Trumaine had never heard her stutter before. Someone should give her a prize, he thought—a slap, also.

“Stop lying to me!” he exploded. “If you’re innocent, if you are no telepath, how did this get in Jarva’s bunker?”

“I—I don’t know ...”

“You don’t know, huh?”

Trumaine got an inch from her, pressing on.

“I’ll tell you, then! Your subconscious put it in there! This thing slipped from your mind! This toy doesn’t belong to Jarva, it belongs to you!”

“I didn’t kill him!” she squealed.

She lowered her hands, forgetting about the towel she was holding—it slid off her head and crumpled to the floor. She stood that way, anguished and flushed, her damp hair falling over her shoulders.

He could’ve kissed her, but he continued instead.

“Benedict was right! You got into my head out of sheer curiosity! Because you couldn’t help it, you had to take a peek at my mind! It was so easy, I was close at hand, why not try? Why not look? What might be hiding in the intricate head of this little, conceited detective who had no business with Credence’s believers and who didn’t have a darned idea about things bigger than him?”

Faith shook her head and her eyes were wide with confusion. Trumaine looked at her hands—they were shaking. He stepped toward her and she backed up against the wall where the hairy African mask hung.

“Isn’t that so?” he asked, chasing her.

“No ...” said Faith in a whisper.



At Faith’s scream, Trumaine’s whole world turned into the cold blade of a knife. Everything he looked at—the African masks on the wall, the Indian runner on the floor, the armchairs, the knickknacks sitting on the corner tables—all slashed back painfully at his mind like a many-bladed weapon.

Trumaine grabbed his head, his face twisted in excruciating pain, and dropped to his knees.

“AAARGH ...!!!” he kept shouting, but he couldn’t hear himself.

Faith moved next to the African mask and both looked down at him for a while, then she stepped forth with a crazed, triumphant gaze, and circled him, never taking her eyes off him.

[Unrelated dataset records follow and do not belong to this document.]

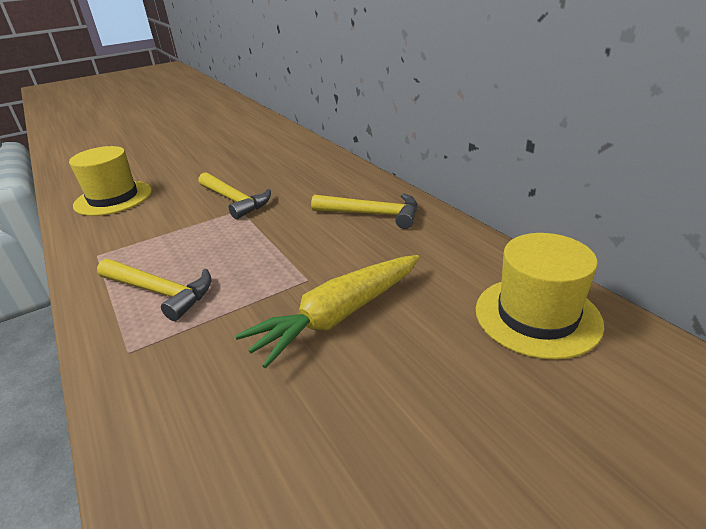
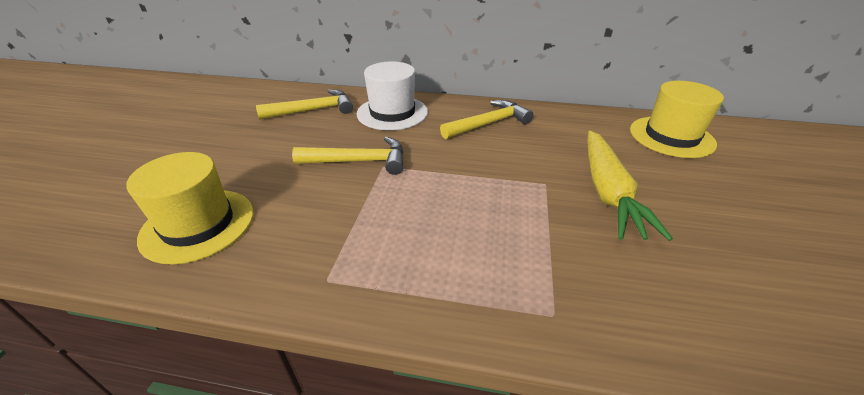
camera: 50 degrees left, 5 degrees up
yellow hammer [97,259,212,321] -> yellow hammer moved to [256,89,353,120]
none -> white hat [357,62,428,130]

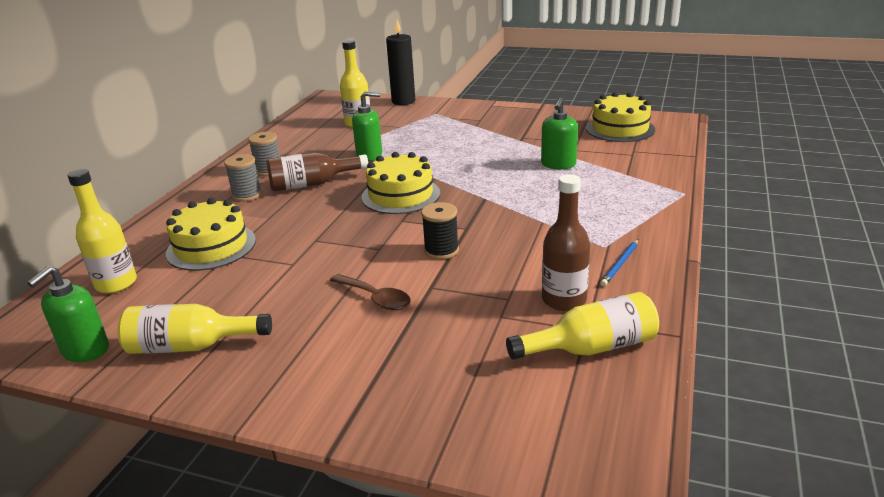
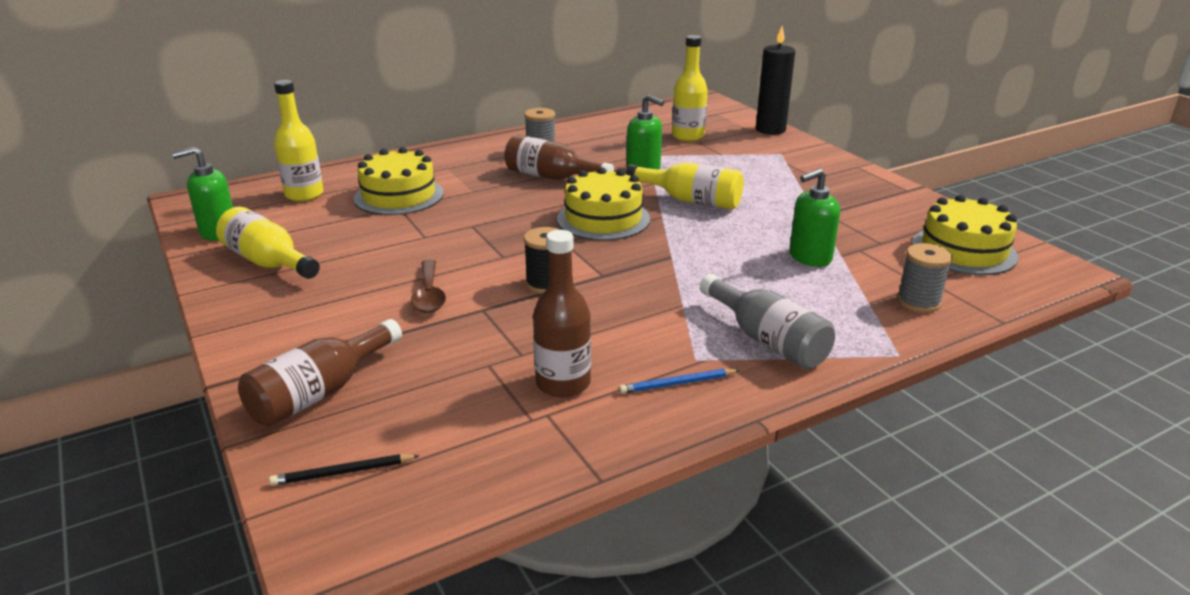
camera: 40 degrees right, 0 degrees up
grey spool [224,154,262,202] -> grey spool moved to [897,243,953,313]
yellow bottle [506,292,659,360] -> yellow bottle moved to [626,162,744,210]
none -> brown bottle [238,319,402,427]
none -> black pencil [269,454,420,486]
none -> grey bottle [700,274,835,369]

“You want the truth, Detective Christian Trumaine? I’ll tell you the truth!” she shrieked like a witch.

“You’re right, I was curious. I looked into your mind, that’s true. I’ve seen everything ... I’ve seen the charming, golden-haired Starshanna. I was there with you when poor Maia died and when you tried to revive her. I felt your despair and I felt sorry for her, Tru! I cried with you! I’m so sorry she died, I’m so sorry she died that way. I would do anything to bring her back, but I can’t ... I just can’t ...”

“AAARGH ...!!!” The pain inside Trumaine was searing—Faith’s words tore into him like meat hooks.

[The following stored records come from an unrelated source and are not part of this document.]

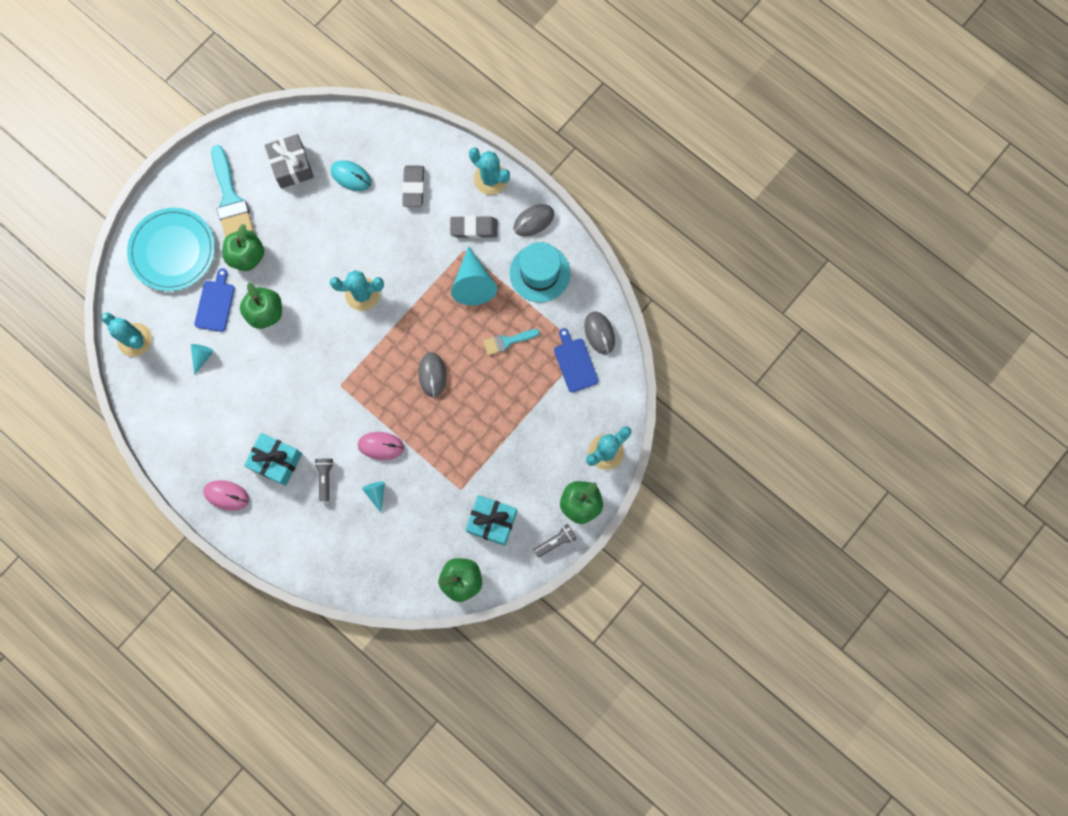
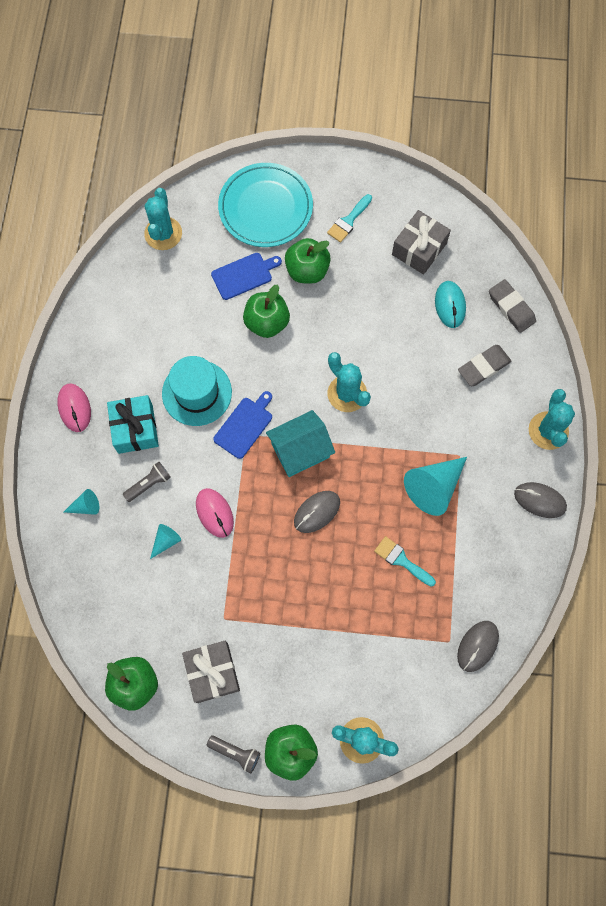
camera: 55 degrees right, 5 degrees down
turquoise cone [191,344,214,375] -> turquoise cone moved to [64,489,99,515]
turquoise brush [211,145,254,238] -> turquoise brush [327,194,372,243], size x0.56
grey eraser [450,216,498,238] -> grey eraser moved to [489,279,536,333]
turquoise gift [465,495,517,546] -> grey gift [182,641,240,703]
turquoise hat [510,242,570,302] -> turquoise hat moved to [162,356,232,426]
blue cutting board [554,328,599,393] -> blue cutting board moved to [213,391,272,459]
none -> turquoise house [266,410,335,477]

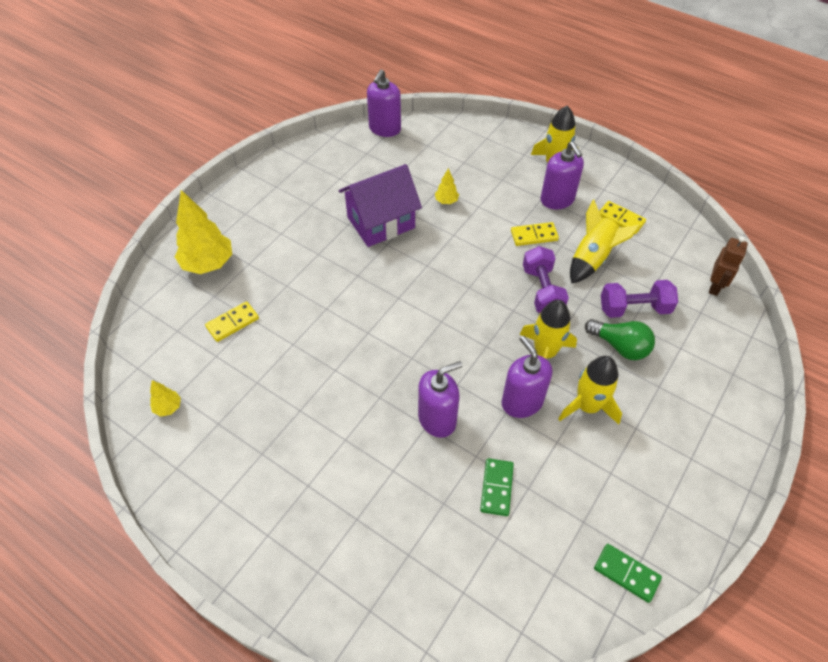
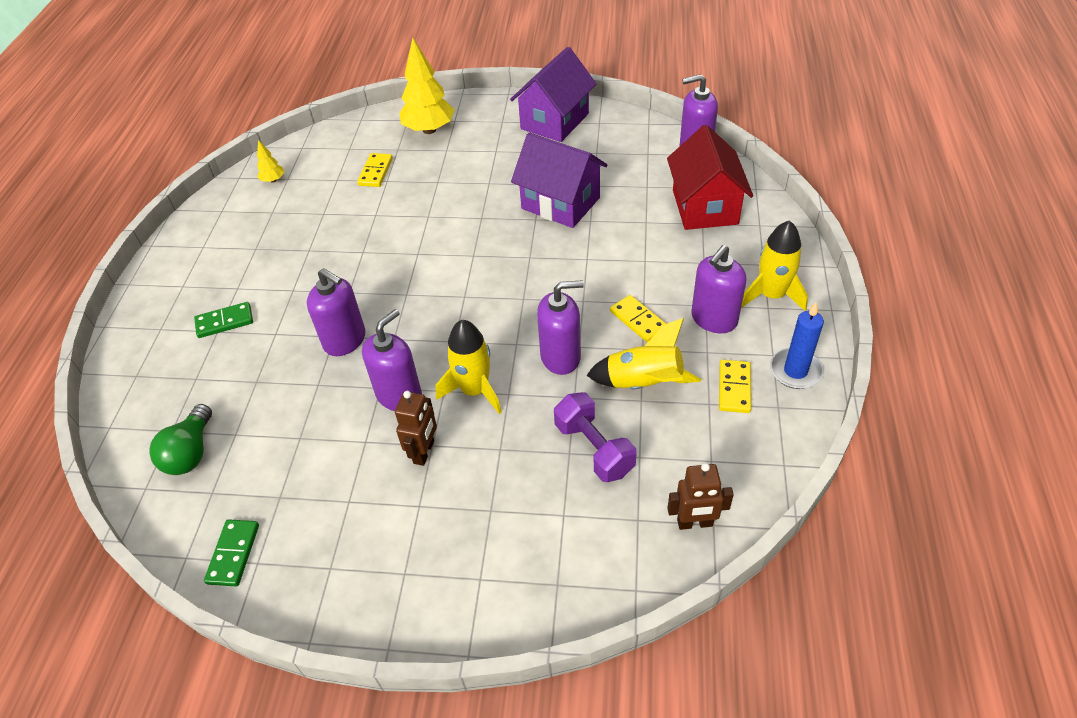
camera: 65 degrees right, 5 degrees down
yellow domino [205,301,259,342] -> yellow domino turned 75 degrees clockwise [357,153,393,187]
yellow tree [435,168,459,204] -> none
green domino [480,458,514,516] -> green domino moved to [194,302,253,338]
purple dumbbell [523,246,569,313] -> purple soap dispenser [537,280,584,375]
yellow rocket [559,356,622,425] -> brown robot [395,391,437,466]
green light bulb [585,319,655,360] -> green light bulb moved to [149,404,212,475]
none -> purple house [510,47,597,142]
none -> red house [667,125,753,230]
none -> blue candle [770,303,824,389]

She reached out, caressing his jerking head ... and, suddenly, she was Faith again.

“Can’t you understand?” she said softly. “All I did was comfort you ...”

Despite the pain she was sharing because of her powers, she looked truly compassionate and caring. She glanced at him lovingly and tears started to fall from her eyes.

For a brief moment, the pain dimmed in Trumaine’s mind ...

It was the chance he was waiting for. He exploded suddenly, forward and up, driving his head into Faith’s stomach, pushing and slamming her into the next wall, so hard that even the mask had jerked, about to topple off the nail that held it.

Faith let out a squelching sound; winded and wide eyed, she held her belly, her mental hold broken at last.

An aching Trumaine rose to his feet, wiping the dribble from his mouth on the sleeve of his suit.

“I hope I’ve been up to your sexual expectations ...” he said. “You’re under arrest for the murder of Aarmo and Raili Jarva.”

He backhanded her, sending her unconscious to the floor.